Observatoire des droits humains en Algérie (ODHA)  
   

Trois frères tués, aucun cadavre

Les frères Ammari

Observatoire des droits humains en Algérie (ODHA), Algeria-Watch, Correspondance, juillet 2003

Ammari Abdelhamid, né le 3 décembre 1965 à Batna, célibataire, fraiseur industriel dans une entreprise militaire, adhérent au FIS. Lors d'une visite chez son frère dans le quartier Diss Bouakal de Batna un ratissage des forces combinées est effectué dans la nuit du 25 au 26 novembre 1993. La maison du frère a été criblée de balles, tout le mobilier détruit. D'après les témoins occulaires, Abdelhamid aurait été tué par des policiers alors qu'il se cachait dans une douche publique. L'ambulance a emmené la dépouille à la morgue mais la famille n'a pas pu l'identifier ni l'enterrer. Aucun certificat de décès n'a été délivré à la famille. La seule trace écrite est une indication dans le journal En-nasr daté du 29 novembre 1993 qui le présente comme un terroriste abattu. La famille s'est adressée à la police, en 1994, au procureur général de Batna en 1994 et en 2003, à la Présidence en 2000 et 2001 sans obtenir de réponses. La mère du défunt fut convoquée par la police pour le 3 juillet 2002 pour être interrogée sur le sort de ses trois fils.
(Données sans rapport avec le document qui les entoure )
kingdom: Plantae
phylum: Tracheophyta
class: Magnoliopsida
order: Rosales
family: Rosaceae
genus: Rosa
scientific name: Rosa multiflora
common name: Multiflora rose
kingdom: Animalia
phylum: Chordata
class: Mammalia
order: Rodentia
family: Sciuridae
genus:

Aucune enquête n'avait été effectuée pour établir les circonstances exactes de sa mort.

Ammari Lamine, né le 6 mars 1967 à Batna, célibataire, ajusteur de précision dans la même société que son frère Abdelhamid, adhérent au FIS. Après la mort de son frère il était recherché. Afin d'éviter une arrestation, il monta au maquis à Theniet El-Abed. En octobre ou novembre 1994, ils descendirent à trois des montagnes pour chercher de l'eau et tombèrent dans une embuscade. D'après le témoignage de ses amis (tués quelques mois plus tard) Lamine Ammari fut tué, transporté dans un camion militaire vers le village d'Arris et enterré dans une fosse commune. Aucun certificat de décès n'a été délivré à la famille qui n'a obtenu aucune réponse à ses demandes adressées à la police, en 1994, au procureur général de Batna en 1994 et en 2003, à la Présidence en 2000 et 2001. La mère du défunt fut convoquée par la police pour le 3 juillet 2002 pour être interrogée sur le sort de ses trois fils. Aucune enquête n'avait été effectuée pour établir les circonstances exactes de sa mort.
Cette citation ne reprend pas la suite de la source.